We’ll take the limit of each term separately.

$\lim_{t\to0}(t^2-2)\bold i+\lim_{t\to0}\ln{(t+e)}\bold j+\lim_{t\to0}\frac{4t}{\sin{t}}\bold k$

Evaluating the first two terms as $t\to0$ , we get

$(0^2-2)\bold i+\ln{(0+e)}\bold j+\lim_{t\to0}\frac{4t}{\sin{t}}\bold k$

$-2\bold i+\ln{(e)}\bold j+\lim_{t\to0}\frac{4t}{\sin{t}}\bold k$

$-2\bold i+1\bold j+\lim_{t\to0}\frac{4t}{\sin{t}}\bold k$

$-2\bold i+\bold j+\lim_{t\to0}\frac{4t}{\sin{t}}\bold k$

Because the third term gives $0/0$ when $t\to0$ , we have to use L’Hospital’s rule, replacing the numerator and denominator with their derivatives.

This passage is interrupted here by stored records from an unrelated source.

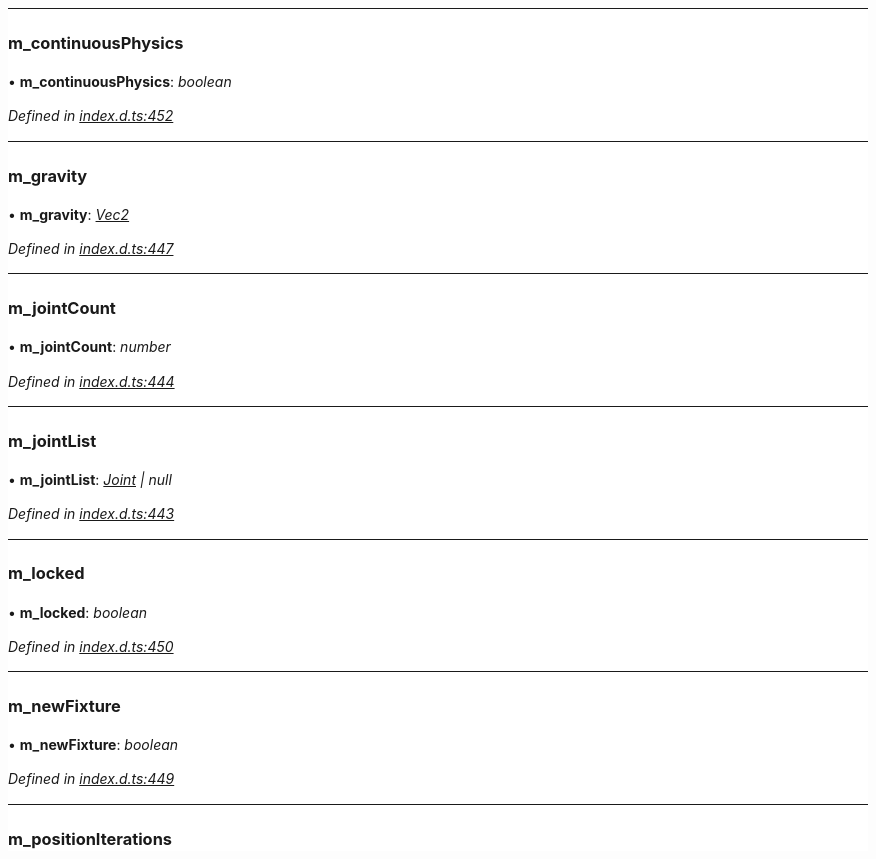 ___

###  m_continuousPhysics

• **m_continuousPhysics**: *boolean*

*Defined in [index.d.ts:452](https://github.com/shakiba/planck.js/blob/9a1fbe4/lib/index.d.ts#L452)*

___

###  m_gravity

• **m_gravity**: *[Vec2](vec2.md)*

*Defined in [index.d.ts:447](https://github.com/shakiba/planck.js/blob/9a1fbe4/lib/index.d.ts#L447)*

___

###  m_jointCount

• **m_jointCount**: *number*

*Defined in [index.d.ts:444](https://github.com/shakiba/planck.js/blob/9a1fbe4/lib/index.d.ts#L444)*

___

###  m_jointList

• **m_jointList**: *[Joint](joint.md) | null*

*Defined in [index.d.ts:443](https://github.com/shakiba/planck.js/blob/9a1fbe4/lib/index.d.ts#L443)*

___

###  m_locked

• **m_locked**: *boolean*

*Defined in [index.d.ts:450](https://github.com/shakiba/planck.js/blob/9a1fbe4/lib/index.d.ts#L450)*

___

###  m_newFixture

• **m_newFixture**: *boolean*

*Defined in [index.d.ts:449](https://github.com/shakiba/planck.js/blob/9a1fbe4/lib/index.d.ts#L449)*

___

###  m_positionIterations
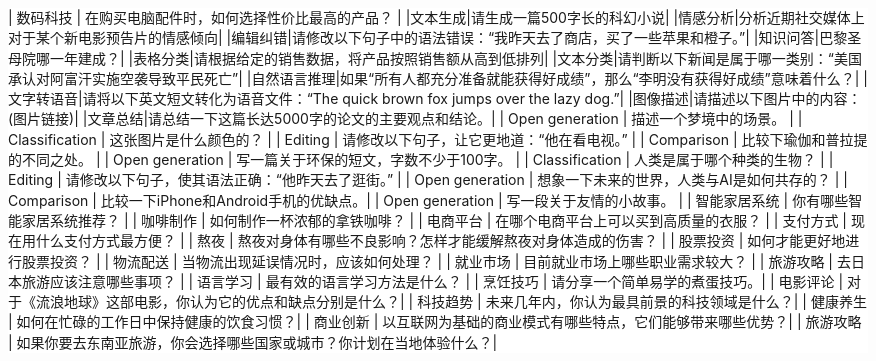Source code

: | 数码科技 | 在购买电脑配件时，如何选择性价比最高的产品？ |
|文本生成|请生成一篇500字长的科幻小说|
|情感分析|分析近期社交媒体上对于某个新电影预告片的情感倾向|
|编辑纠错|请修改以下句子中的语法错误：“我昨天去了商店，买了一些苹果和橙子。”|
|知识问答|巴黎圣母院哪一年建成？|
|表格分类|请根据给定的销售数据，将产品按照销售额从高到低排列|
|文本分类|请判断以下新闻是属于哪一类别：“美国承认对阿富汗实施空袭导致平民死亡”|
|自然语言推理|如果“所有人都充分准备就能获得好成绩”，那么“李明没有获得好成绩”意味着什么？|
|文字转语音|请将以下英文短文转化为语音文件：“The quick brown fox jumps over the lazy dog.”|
|图像描述|请描述以下图片中的内容：(图片链接)|
|文章总结|请总结一下这篇长达5000字的论文的主要观点和结论。|
| Open generation | 描述一个梦境中的场景。 |
| Classification | 这张图片是什么颜色的？ |
| Editing | 请修改以下句子，让它更地道：“他在看电视。” |
| Comparison | 比较下瑜伽和普拉提的不同之处。 |
| Open generation | 写一篇关于环保的短文，字数不少于100字。 |
| Classification | 人类是属于哪个种类的生物？ |
| Editing | 请修改以下句子，使其语法正确：“他昨天去了逛街。” |
| Open generation | 想象一下未来的世界，人类与AI是如何共存的？ |
| Comparison | 比较一下iPhone和Android手机的优缺点。|
| Open generation | 写一段关于友情的小故事。 |
| 智能家居系统 | 你有哪些智能家居系统推荐？ |
| 咖啡制作 | 如何制作一杯浓郁的拿铁咖啡？ |
| 电商平台 | 在哪个电商平台上可以买到高质量的衣服？ |
| 支付方式 | 现在用什么支付方式最方便？ |
| 熬夜 | 熬夜对身体有哪些不良影响？怎样才能缓解熬夜对身体造成的伤害？ |
| 股票投资 | 如何才能更好地进行股票投资？ |
| 物流配送 | 当物流出现延误情况时，应该如何处理？ |
| 就业市场 | 目前就业市场上哪些职业需求较大？ |
| 旅游攻略 | 去日本旅游应该注意哪些事项？ |
| 语言学习 | 最有效的语言学习方法是什么？ |
| 烹饪技巧 | 请分享一个简单易学的煮蛋技巧。|
| 电影评论 | 对于《流浪地球》这部电影，你认为它的优点和缺点分别是什么？|
| 科技趋势 | 未来几年内，你认为最具前景的科技领域是什么？|
| 健康养生 | 如何在忙碌的工作日中保持健康的饮食习惯？|
| 商业创新 | 以互联网为基础的商业模式有哪些特点，它们能够带来哪些优势？|
| 旅游攻略 | 如果你要去东南亚旅游，你会选择哪些国家或城市？你计划在当地体验什么？|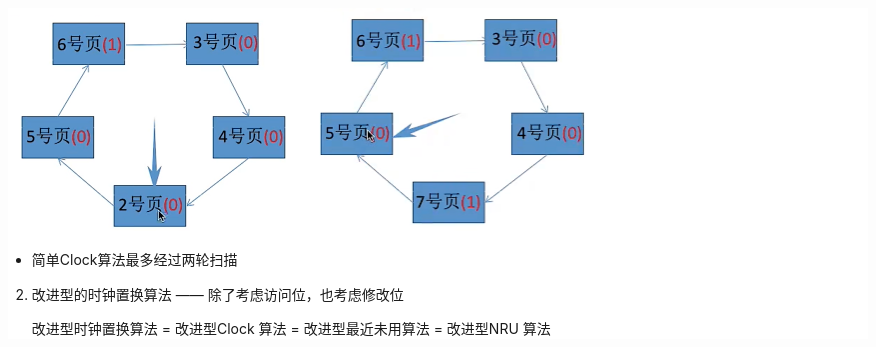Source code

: ​	<img src="imgs\image-20250429173546838.png" alt="image-20250429173546838" style="zoom:50%;" />	<img src="imgs\image-20250429173601023.png" alt="image-20250429173601023" style="zoom:50%;" />

* 简单Clock算法最多经过两轮扫描

2. 改进型的时钟置换算法 —— 除了考虑访问位，也考虑修改位

   改进型时钟置换算法 = 改进型Clock 算法 = 改进型最近未用算法 = 改进型NRU 算法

$-2\bold i+\bold j+\lim_{t\to0}\frac{4}{\cos{t}}\bold k$

Evaluating as $t\to0$ , we get

$-2\bold i+\bold j+\frac{4}{\cos{0}}\bold k$

$-2\bold i+\bold j+\frac41\bold k$

$-2\bold i+\bold j+4\bold k$

This is the limit of the vector function.